The second stage of compilation is make_matcher(), method, which is where the Compiler meets a SegReader object. SegReaders are associated with a single segment within a single index on a single machine, and are thus lower-level than Searchers, which may represent a document collection spread out over a search cluster (comprising several indexes and many segments). The Compiler object can use new information supplied by the SegReader – such as whether a term is missing from the local index even though it is present within the larger collection represented by the Searcher – when figuring out what to feed to the Matchers’s constructor, or whether make_matcher() should return a Matcher at all.
CONSTRUCTORS
new
my $compiler = MyCompiler->SUPER::new(
parent => $my_query,
searcher => $searcher,
similarity => $sim, # default: undef
boost => undef, # default: see below
);
Abstract constructor.
parent - The parent Query.
searcher - A Lucy::Search::Searcher, such as an IndexSearcher.
similarity - A Similarity.
boost - An arbitrary scoring multiplier. Defaults to the boost of the parent Query.
ABSTRACT METHODS
make_matcher
$compiler->make_matcher(
reader => $seg_reader, # required
need_score => $bool, # required
);
Factory method returning a Matcher.
reader - A SegReader.
need_score - Indicate whether the Matcher must implement score().
Returns: a Matcher, or undef if the Matcher would have matched no documents.
METHODS
get_weight
$compiler->get_weight();
Return the Compiler’s numerical weight, a scoring multiplier. By default, returns the object’s boost.
get_similarity
$compiler->get_similarity();
Accessor for the Compiler’s Similarity object.
get_parent
$compiler->get_parent();
Accessor for the Compiler’s parent Query object.
sum_of_squared_weights
$compiler->sum_of_squared_weights();
Compute and return a raw weighting factor. (This quantity is used by normalize()). By default, simply returns 1.0.
apply_norm_factor
$compiler->apply_norm_factor($factor);
Apply a floating point normalization multiplier. For a TermCompiler, this involves multiplying its own weight by the supplied factor; combining classes such as ORCompiler would apply the factor recursively to their children.
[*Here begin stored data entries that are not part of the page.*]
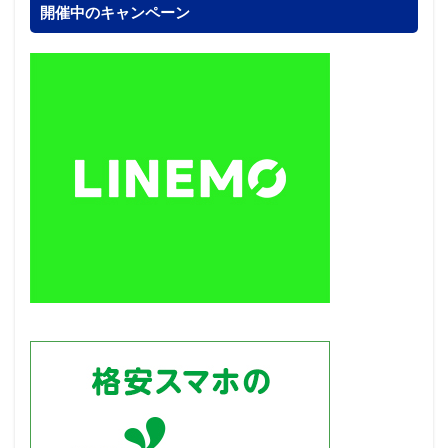
開催中のキャンペーン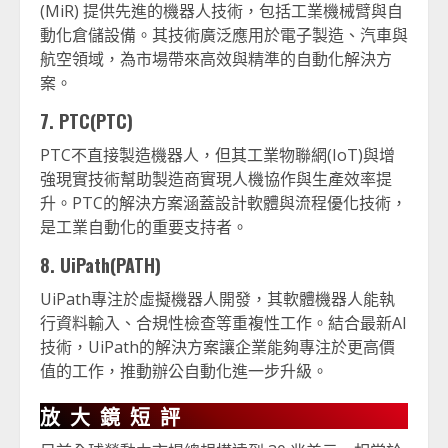
(MiR) 提供先進的機器人技術，包括工業機械臂與自
動化倉儲設備。其技術廣泛應用於電子製造、汽車與
航空領域，為市場帶來高效與精準的自動化解決方
案。
7. PTC(PTC)
PTC不直接製造機器人，但其工業物聯網(IoT)與增
強現實技術幫助製造商實現人機協作與生產效率提
升。PTC的解決方案涵蓋設計軟體與流程優化技術，
是工業自動化的重要支持者。
8. UiPath(PATH)
UiPath專注於虛擬機器人開發，其軟體機器人能執
行資料輸入、合規性檢查等重複性工作。結合最新AI
技術，UiPath的解決方案讓企業能夠專注於更高價
值的工作，推動辦公自動化進一步升級。
放大鏡短評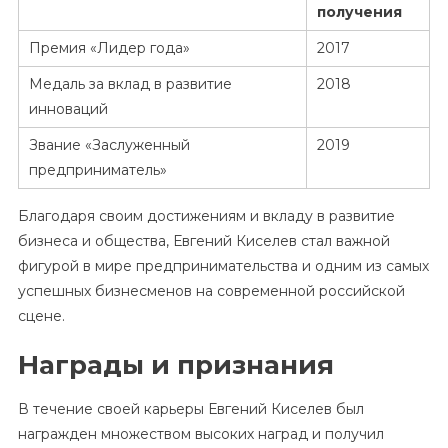
получения
Премия «Лидер года»
2017
Медаль за вклад в развитие
2018
инноваций
Звание «Заслуженный
2019
предприниматель»
Благодаря своим достижениям и вкладу в развитие
бизнеса и общества, Евгений Киселев стал важной
фигурой в мире предпринимательства и одним из самых
успешных бизнесменов на современной российской
сцене.
Награды и признания
В течение своей карьеры Евгений Киселев был
награжден множеством высоких наград и получил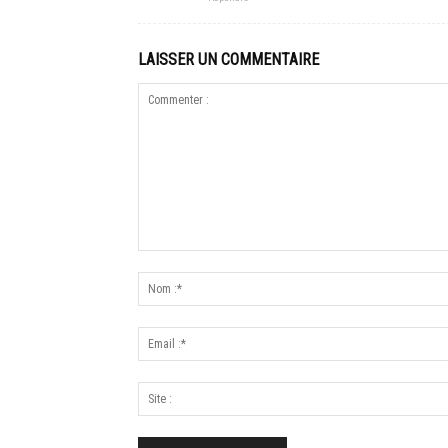
LAISSER UN COMMENTAIRE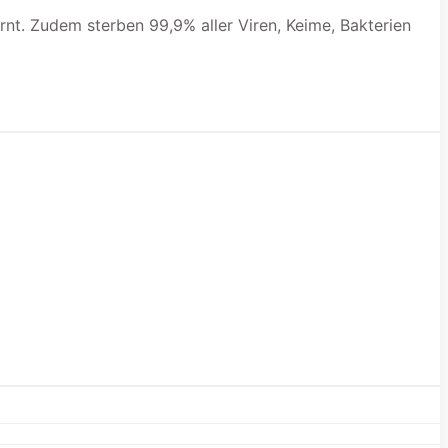
nt. Zudem sterben 99,9% aller Viren, Keime, Bakterien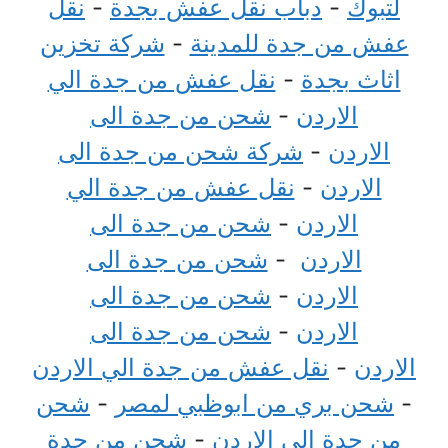
لتبوك
-
دباب نقل عفش بجدة
-
نقل
عفش من جدة للمدينة
-
شركة تخزين
اثاث بجدة
-
نقل عفش من جدة الي
الاردن
-
شحن من جدة الى
الاردن
-
شركة شحن من جدة الى
الاردن
-
نقل عفش من جدة الي
الاردن
-
شحن من جدة الى
الاردن
-
شحن من جدة الى
الاردن
-
شحن من جدة الى
الاردن
-
شحن من جدة الى
الاردن
-
نقل عفش من جدة الي الاردن
-
شحن بري من ابوظبي لمصر
-
شحن
من جدة الى الاردن
-
شحن من جدة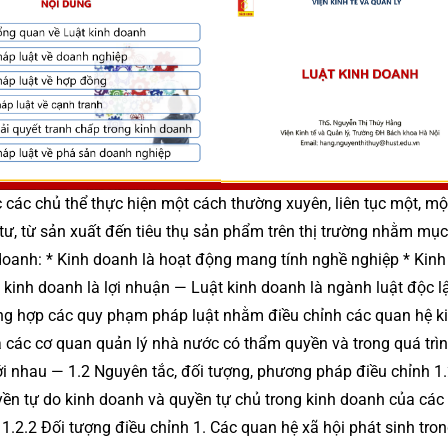
c các chủ thể thực hiện một cách thường xuyên, liên tục một, mộ
tư, từ sản xuất đến tiêu thụ sản phẩm trên thị trường nhằm mục
 doanh: * Kinh doanh là hoạt động mang tính nghề nghiệp * Kin
ủa kinh doanh là lợi nhuận — Luật kinh doanh là ngành luật độc l
ng hợp các quy phạm pháp luật nhằm điều chỉnh các quan hệ ki
ủa các cơ quan quản lý nhà nước có thẩm quyền và trong quá trì
ới nhau — 1.2 Nguyên tắc, đối tượng, phương pháp điều chỉnh 1.
ền tự do kinh doanh và quyền tự chủ trong kinh doanh của các
1.2.2 Đối tượng điều chỉnh 1. Các quan hệ xã hội phát sinh tro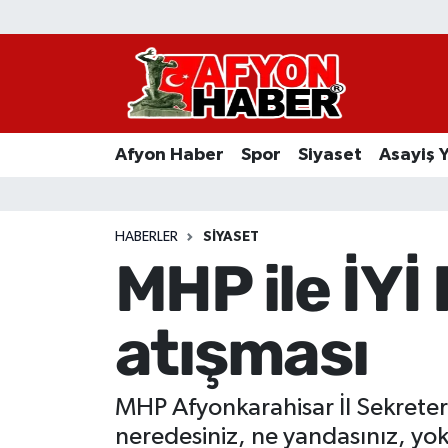
Afyon Haber
Siyaset
Afyon Haber
Spor
Siyaset
Asayiş 
Spor
Asayiş Yaşam
HABERLER
SIYASET
MHP ile İYİ
Sağlık
atışması
Eğitim
Sivil Toplum
MHP Afyonkarahisar İl Sekreteri
Ekonomi
neredesiniz, ne yandasınız, yok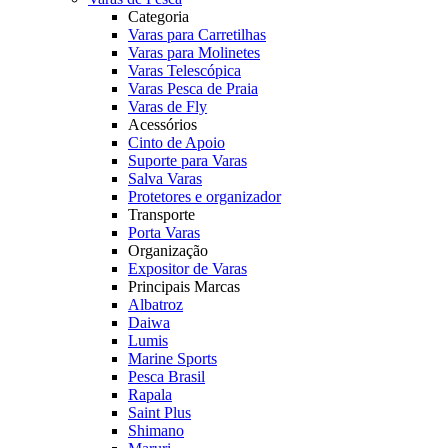
Categoria
Varas para Carretilhas
Varas para Molinetes
Varas Telescópica
Varas Pesca de Praia
Varas de Fly
Acessórios
Cinto de Apoio
Suporte para Varas
Salva Varas
Protetores e organizador
Transporte
Porta Varas
Organização
Expositor de Varas
Principais Marcas
Albatroz
Daiwa
Lumis
Marine Sports
Pesca Brasil
Rapala
Saint Plus
Shimano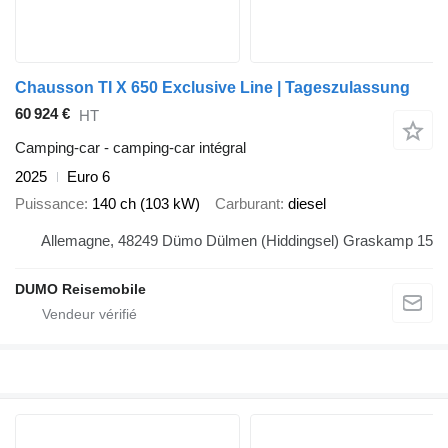
Chausson TI X 650 Exclusive Line | Tageszulassung
60 924 €
HT
Camping-car - camping‐car intégral
2025
Euro 6
Puissance
140 ch (103 kW)
Carburant
diesel
Allemagne, 48249 Dümo Dülmen (Hiddingsel) Graskamp 15
DUMO Reisemobile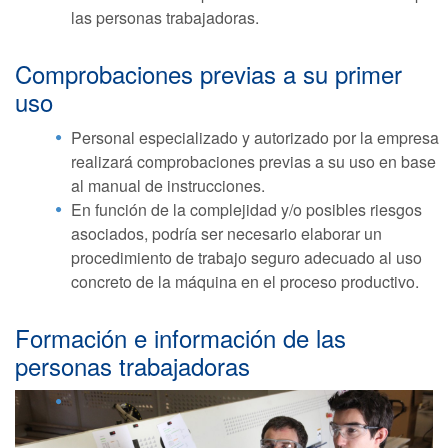
las personas trabajadoras.
Comprobaciones previas a su primer
uso
Personal especializado y autorizado por la empresa
realizará comprobaciones previas a su uso en base
al manual de instrucciones.
En función de la complejidad y/o posibles riesgos
asociados, podría ser necesario elaborar un
procedimiento de trabajo seguro adecuado al uso
concreto de la máquina en el proceso productivo.
Formación e información de las
personas trabajadoras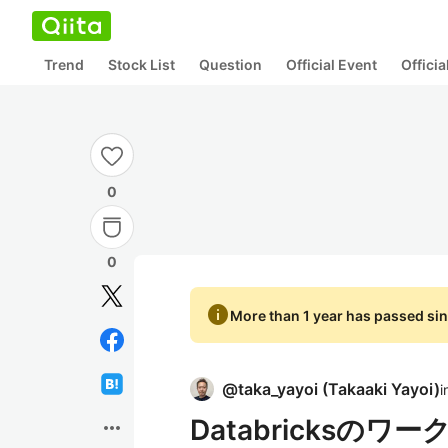
Trend
Stock List
Question
Official Event
Offici
0
0
info
More than 1 year has passed sin
@
taka_yayoi
(
Takaaki Yayoi
)
i
Databricks
more_horiz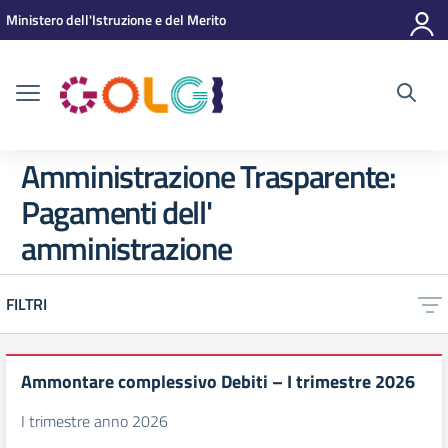
Vai ai contenuti
Vai al menu di navigazione
Vai al footer
Ministero dell'Istruzione e del Merito
Amministrazione Trasparente:
Pagamenti dell'
amministrazione
FILTRI
Ammontare complessivo Debiti – I trimestre 2026
I trimestre anno 2026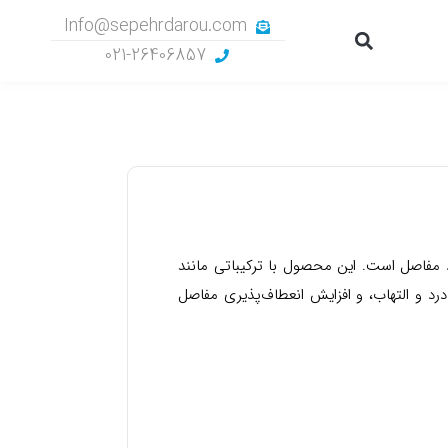
Info@sepehrdarou.com
Search
021-26406857
فاصل است. این محصول با ترکیباتی مانند
د و التهاب، و افزایش انعطاف‌پذیری مفاصل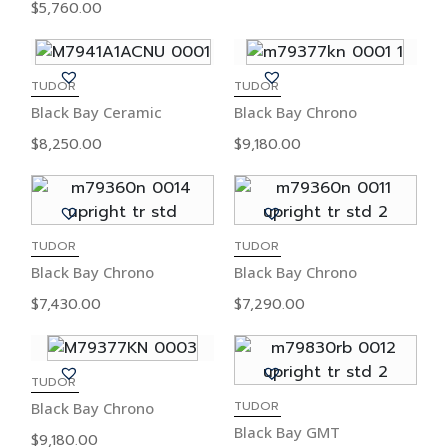
$
5,760.00
TUDOR
TUDOR
Black Bay Ceramic
Black Bay Chrono
$
8,250.00
$
9,180.00
TUDOR
TUDOR
Black Bay Chrono
Black Bay Chrono
$
7,430.00
$
7,290.00
TUDOR
TUDOR
Black Bay Chrono
Black Bay GMT
$
9,180.00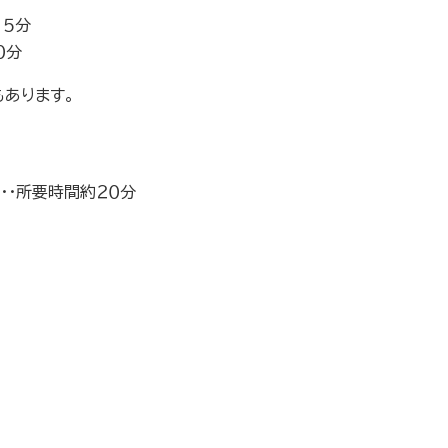
１５分
０分
もあります。
・・所要時間約２０分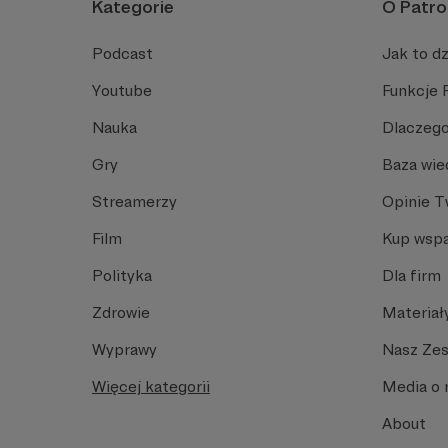
Kategorie
O Patro
Podcast
Jak to dz
Youtube
Funkcje 
Nauka
Dlaczego
Gry
Baza wie
Streamerzy
Opinie 
Film
Kup wspa
Polityka
Dla firm
Zdrowie
Materiał
Wyprawy
Nasz Ze
Więcej kategorii
Media o 
About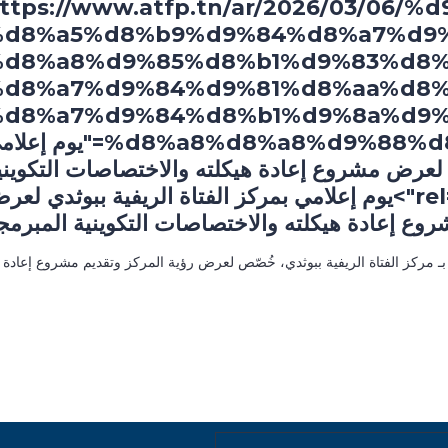
ttps://www.atfp.tn/ar/2026/03/06
%d8%a5%d8%b9%d9%84%d8%a7%d9%
%d8%a8%d9%85%d8%b1%d9%83%d8%
%d8%a7%d9%84%d9%81%d8%aa%d8%
%d8%a7%d9%84%d8%b1%d9%8a%d9%
%d8%a8%d8%a8%d9%88%d8%ab%d8%af/" title="يوم 
ي لعرض مشروع إعادة هيكلته والاختصاصات التكويني
المبرمجة" rel="bookmark">يوم إعلامي بمركز الفتاة الريفية ببوثدي لع
وع إعادة هيكلته والاختصاصات التكوينية المبرمج
06 فيفري 2026 يوم إعلامي بـ مركز الفتاة الريفية ببوثدي، خُصّص لعرض رؤية المركز وتقديم مشروع إعادة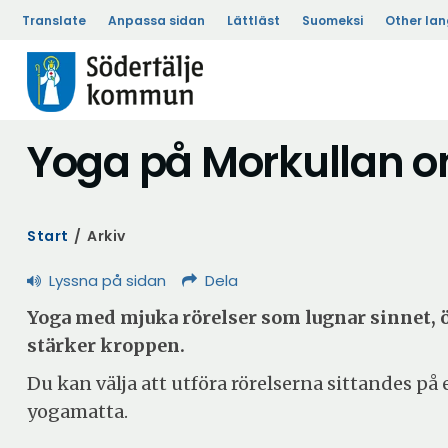
Translate
Anpassa sidan
Lättläst
Suomeksi
Other la
Yoga på Morkullan 
Start
/
Arkiv
Lyssna på sidan
Dela
Yoga med mjuka rörelser som lugnar sinnet, 
stärker kroppen.
Du kan välja att utföra rörelserna sittandes på e
yogamatta.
The default implementation is a no-op; subclasses may wish to multiply their internal weight by the supplied factor.
factor - The multiplier.
normalize
$compiler->normalize();
Take a newly minted Compiler object and apply query-specific normalization factors. Should be invoked by Query subclasses during make_compiler() for top-level nodes.
For a TermQuery, the scoring formula is approximately:
(tf_d * idf_t / norm_d) * (tf_q * idf_t / norm_q)
normalize() is theoretically concerned with applying the second half of that formula to a the Compiler’s weight. What actually happens depends on how the Compiler and Similarity methods called internally are implemented.
INHERITANCE
Lucy::Search::Compiler isa Lucy::Search::Query isa Clownfish::Obj.